■ Source passage
To read this story or to participate in this writing event, you only need a free account.
You can
To find out what this event is about click here
To read this story or to participate in this writing event, you only need a free account.
You can
To find out what this event is about click here
Comments
Great story!
Thank you!
I like it--I like the details about Ouija-board atrocities before the story starts, and I REALLY like the Ghoul on the Moon. I don't like Missy and her brother as much--they don't ring as true to me as the Ghoul does. I know that probably sounds crazy. I'd like a little more transition from Missy the cute little girl to Missy possessed by the Ghoul. It's a bit too abrupt for me, although it's nice that we get to see it all from the brother's point of view.
This is something I'm getting a lot: the characters aren't good. And you know what? You're right.
The transition is part of the Ghoul's mystique. If I go into the transition, describe what she's going through, then the story becomes an Exorcism knockoff. Going into it gives more definition to the Ghoul, which was something I really tried to avoid. But, I should go into the conversation even more with those two.
Thank you so much for reading this.
Danny,
I really liked the interaction between Missy and the Ghoul, and I think that's the strongest part of your story. Missy's reactions, as well as the 'voice' of the Ghoul is suitably creepy, and I felt that there more than any other place in the story, there was clear tension and kept me reading to find out what happened.

■ Supplied entries
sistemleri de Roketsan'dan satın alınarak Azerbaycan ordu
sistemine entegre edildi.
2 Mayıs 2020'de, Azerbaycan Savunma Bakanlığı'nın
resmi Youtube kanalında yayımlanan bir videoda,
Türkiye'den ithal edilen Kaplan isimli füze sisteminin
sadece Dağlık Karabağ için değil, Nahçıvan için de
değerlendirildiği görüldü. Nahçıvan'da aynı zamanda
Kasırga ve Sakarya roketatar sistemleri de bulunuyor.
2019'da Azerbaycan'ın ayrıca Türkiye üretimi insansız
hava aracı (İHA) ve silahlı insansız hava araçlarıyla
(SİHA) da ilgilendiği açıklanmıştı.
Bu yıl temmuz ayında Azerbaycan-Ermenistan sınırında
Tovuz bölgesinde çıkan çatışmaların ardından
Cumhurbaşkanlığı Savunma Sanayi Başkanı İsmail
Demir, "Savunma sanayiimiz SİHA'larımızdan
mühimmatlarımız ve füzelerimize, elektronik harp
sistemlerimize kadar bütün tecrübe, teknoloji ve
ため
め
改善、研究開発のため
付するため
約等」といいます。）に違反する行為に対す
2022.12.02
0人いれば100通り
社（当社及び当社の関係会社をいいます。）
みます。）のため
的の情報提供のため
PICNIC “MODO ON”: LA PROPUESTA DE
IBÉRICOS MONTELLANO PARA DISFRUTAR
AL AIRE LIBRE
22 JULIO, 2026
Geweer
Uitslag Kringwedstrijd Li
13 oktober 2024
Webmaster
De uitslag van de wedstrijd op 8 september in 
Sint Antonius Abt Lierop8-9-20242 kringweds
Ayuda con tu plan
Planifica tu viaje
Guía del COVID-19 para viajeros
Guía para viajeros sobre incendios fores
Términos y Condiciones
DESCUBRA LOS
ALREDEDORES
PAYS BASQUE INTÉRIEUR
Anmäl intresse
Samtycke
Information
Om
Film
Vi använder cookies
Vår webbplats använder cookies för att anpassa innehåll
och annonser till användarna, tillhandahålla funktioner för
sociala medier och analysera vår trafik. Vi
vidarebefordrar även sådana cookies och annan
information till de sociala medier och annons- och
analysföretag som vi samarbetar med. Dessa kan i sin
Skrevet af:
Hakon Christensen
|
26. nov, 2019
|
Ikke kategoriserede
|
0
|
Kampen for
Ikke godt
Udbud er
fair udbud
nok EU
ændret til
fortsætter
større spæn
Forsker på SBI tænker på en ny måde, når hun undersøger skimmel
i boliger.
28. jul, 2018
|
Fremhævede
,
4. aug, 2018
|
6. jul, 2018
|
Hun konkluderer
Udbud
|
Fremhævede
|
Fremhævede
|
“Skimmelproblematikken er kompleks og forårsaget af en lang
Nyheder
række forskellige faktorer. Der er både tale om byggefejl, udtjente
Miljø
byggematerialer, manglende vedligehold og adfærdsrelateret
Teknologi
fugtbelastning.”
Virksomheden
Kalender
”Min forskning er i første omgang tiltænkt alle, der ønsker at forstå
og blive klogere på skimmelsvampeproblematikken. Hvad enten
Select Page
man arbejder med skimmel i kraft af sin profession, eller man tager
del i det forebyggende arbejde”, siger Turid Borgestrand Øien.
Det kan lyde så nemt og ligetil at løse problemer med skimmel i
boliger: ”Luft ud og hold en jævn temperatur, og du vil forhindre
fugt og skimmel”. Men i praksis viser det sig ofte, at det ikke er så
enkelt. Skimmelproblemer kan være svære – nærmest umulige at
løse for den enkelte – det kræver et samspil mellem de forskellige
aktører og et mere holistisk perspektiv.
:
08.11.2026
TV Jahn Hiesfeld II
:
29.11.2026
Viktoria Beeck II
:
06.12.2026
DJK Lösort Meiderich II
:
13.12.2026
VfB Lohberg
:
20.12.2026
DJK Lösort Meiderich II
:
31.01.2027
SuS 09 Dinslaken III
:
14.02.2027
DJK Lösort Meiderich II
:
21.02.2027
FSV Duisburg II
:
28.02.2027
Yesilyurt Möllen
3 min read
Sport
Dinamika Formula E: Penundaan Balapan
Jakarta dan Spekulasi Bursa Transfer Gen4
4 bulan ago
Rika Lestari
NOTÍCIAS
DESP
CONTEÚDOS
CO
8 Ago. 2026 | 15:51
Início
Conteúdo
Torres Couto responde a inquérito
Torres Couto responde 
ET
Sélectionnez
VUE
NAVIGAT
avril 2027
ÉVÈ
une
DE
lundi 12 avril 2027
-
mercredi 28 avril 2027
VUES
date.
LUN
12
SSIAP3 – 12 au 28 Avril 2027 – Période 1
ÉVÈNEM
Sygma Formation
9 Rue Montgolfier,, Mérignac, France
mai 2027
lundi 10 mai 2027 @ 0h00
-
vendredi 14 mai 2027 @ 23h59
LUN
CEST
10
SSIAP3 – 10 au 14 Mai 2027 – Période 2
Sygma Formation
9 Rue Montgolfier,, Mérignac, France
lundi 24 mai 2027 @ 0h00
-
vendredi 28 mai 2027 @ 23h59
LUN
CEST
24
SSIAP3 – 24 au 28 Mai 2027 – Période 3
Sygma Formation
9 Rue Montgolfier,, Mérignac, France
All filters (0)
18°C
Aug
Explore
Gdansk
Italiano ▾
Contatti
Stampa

■ Required actions
1) Set down the passage of the comment thread starting with "The transition is" and going on through "for reading this.".
2) Using the comment thread, say whether each statement agrees with it, and support each yes or no by quoting the words that decide it:
(a) One commenter says they really like the Ghoul on the Moon.
(b) The reply beginning "This is something I'm getting a lot" says the story will describe in detail what Missy goes through during her transition.
(c) The comment addressed to Danny calls the interaction between Missy and the Ghoul the strongest part of the story.
3) Write what comes next in the comment thread, picking up after its final sentence.

■ Task responses
1)
The transition is part of the Ghoul's mystique. If I go into the transition, describe what she's going through, then the story becomes an Exorcism knockoff. Going into it gives more definition to the Ghoul, which was something I really tried to avoid. But, I should go into the conversation even more with those two.
Thank you so much for reading this.

2)
(a) Yes: "I REALLY like the Ghoul on the Moon."
(b) No: "If I go into the transition, describe what she's going through, then the story becomes an Exorcism knockoff."
(c) Yes: "I really liked the interaction between Missy and the Ghoul, and I think that's the strongest part of your story."

3)
Unfortunately, to get to that part, you have to read through a beginning that I just don't feel works. I think that the Ouija board is a big enough piece of pop culture history that it doesn't really need two full pages about it's mythos. Yeah, some of the factoids were interesting, but they ended up coming off as nothing but factoids, and really slow down the story. The big introduction also hurts the rest of the piece as I found myself starting to get impatient, even when Missy finally makes her appearance to get to the actual story-I knew she was going to play with the Ouija board, and I knew something bad was gonna happen, so it was kind of a struggle to actually get to the interesting part.
The writing of the piece is okay, but I thought it was a little restraint, and 'by the numbers'. It's like a narrator was bored of the story and wanted to tell it as dry as possible. As cliche as this sounds, the story and characters(except for maybe Missy) never felt alive to me. This is made worse because the scenes between Missy and the Ghoul actually feel compelling, so I was left sort of wondering if maybe you were more interested in that scene than anything else.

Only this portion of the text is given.